For example, consider the subtext of a capital campaign naming opportunity. By putting a donor’s name on a building, you’re centering one person and their contribution in a major way. But who is the building being created to serve? Whose names don’t make it onto the facade? What privilege or influence are you giving to the donor? Talking through the dynamics at play in choosing a building’s name may even be a meaningful way to engage donors. Together, you might brainstorm options for the name beyond using their own, thinking about the opportunity to share power and ownership more equitably.

Success for the collective

One of the simplest pivots you can make in your capital campaign communications is changing “they will benefit from this” language to “we will all benefit from this” language. This is the curb-cut effect, a phenomenon that shows how change to address one group’s needs can and will benefit everyone else, too. The curb-cut effect gets its name from the early 1970s effort made by disabled people to create curb-cuts (wedges that bridged the jump between street and curb) so that they’d gain crucial access to spaces and places across the country. The curb-cuts ended up benefiting parents with strollers, workers pushing heavy loads, travelers bearing luggage, and innumerable others as they went about their daily lives as well. The bottom line is that we all have skin in the game, and when the capital campaign succeeds, we all succeed.

* [WRITTEN EXERCISE] Extract the stretch of the capital campaign text from "Success for the" through "we all succeed.", copying it word for word.

* [RECORDS]
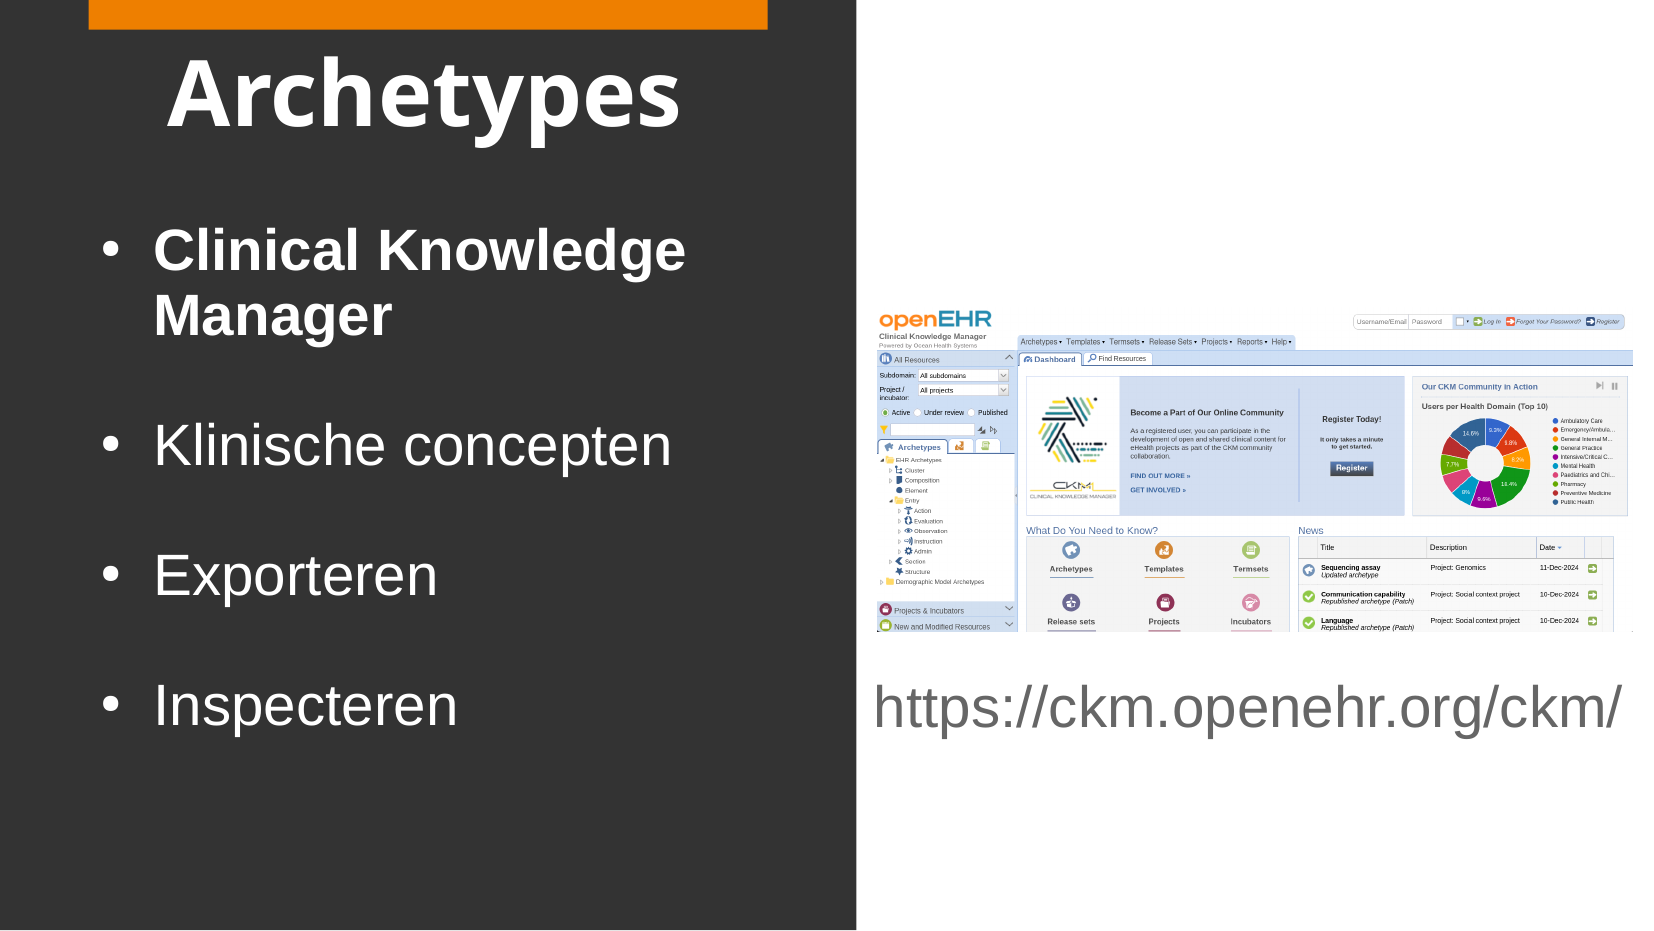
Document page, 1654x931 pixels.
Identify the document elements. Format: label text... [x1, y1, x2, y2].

list Clinical Knowledge Manager Klinische concepten Exporteren Inspecteren [82, 217, 768, 857]
text_box https://ckm.openehr.org/ckm/ [858, 667, 1654, 878]
picture [877, 307, 1633, 632]
text_box [0, 0, 857, 931]
title Archetypes [82, 13, 768, 169]
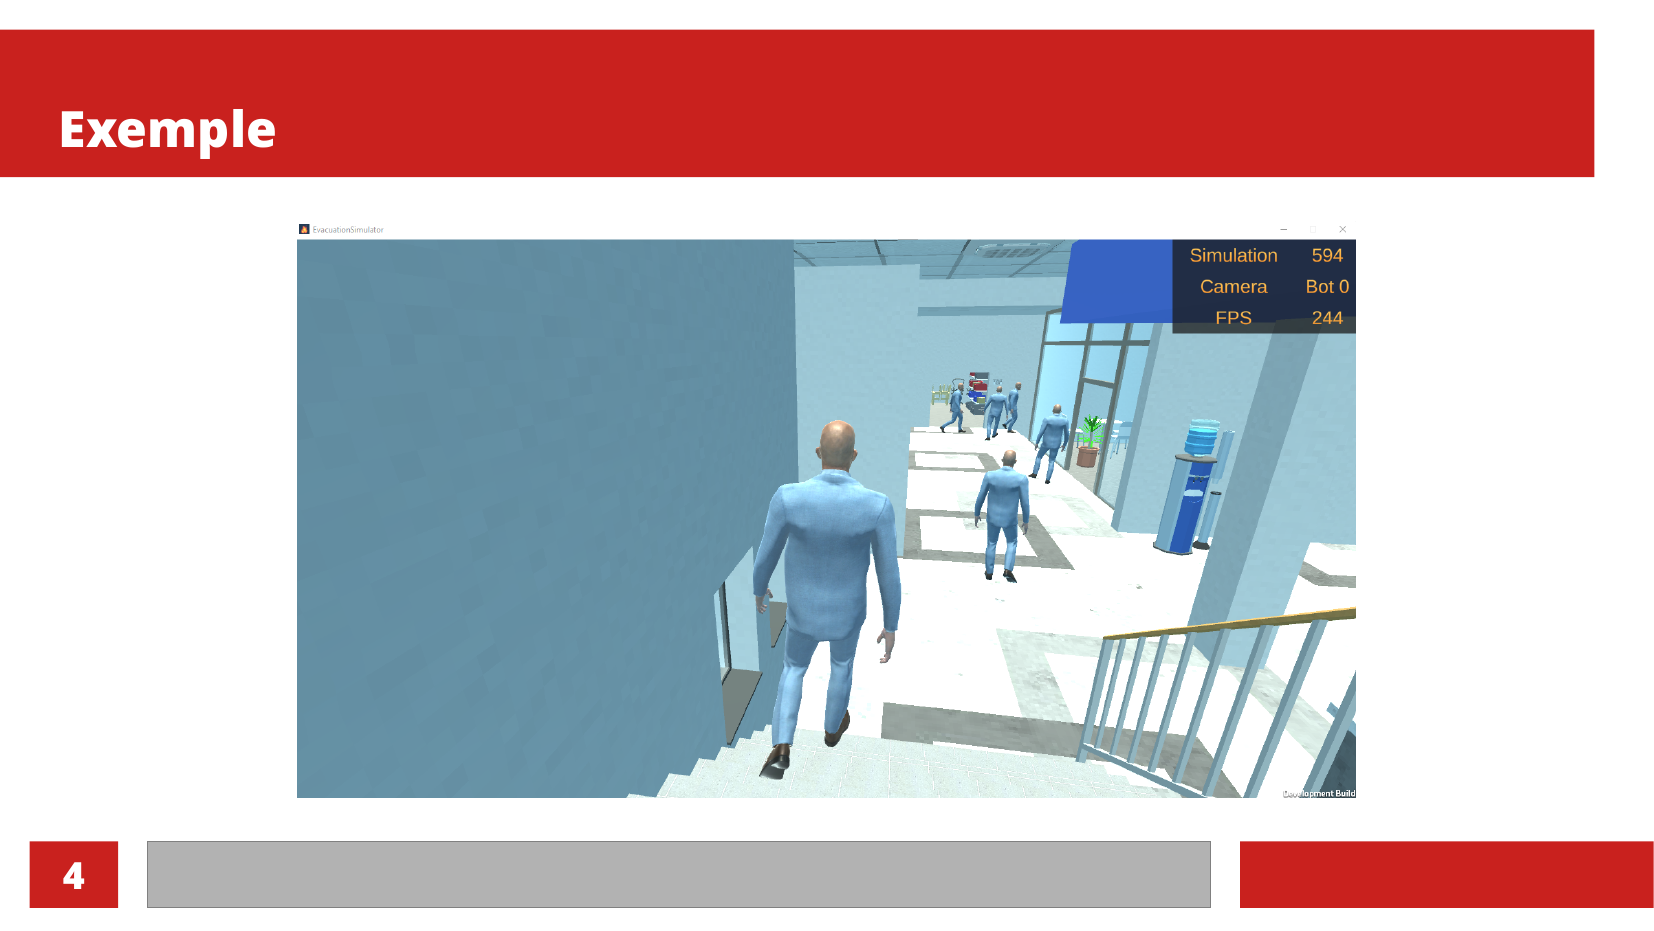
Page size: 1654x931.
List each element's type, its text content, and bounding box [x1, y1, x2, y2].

title Exemple [59, 44, 1595, 163]
picture [297, 221, 1356, 798]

* [EXERCISE SOLUTION]
Success for the collective

One of the simplest pivots you can make in your capital campaign communications is changing “they will benefit from this” language to “we will all benefit from this” language. This is the curb-cut effect, a phenomenon that shows how change to address one group’s needs can and will benefit everyone else, too. The curb-cut effect gets its name from the early 1970s effort made by disabled people to create curb-cuts (wedges that bridged the jump between street and curb) so that they’d gain crucial access to spaces and places across the country. The curb-cuts ended up benefiting parents with strollers, workers pushing heavy loads, travelers bearing luggage, and innumerable others as they went about their daily lives as well. The bottom line is that we all have skin in the game, and when the capital campaign succeeds, we all succeed.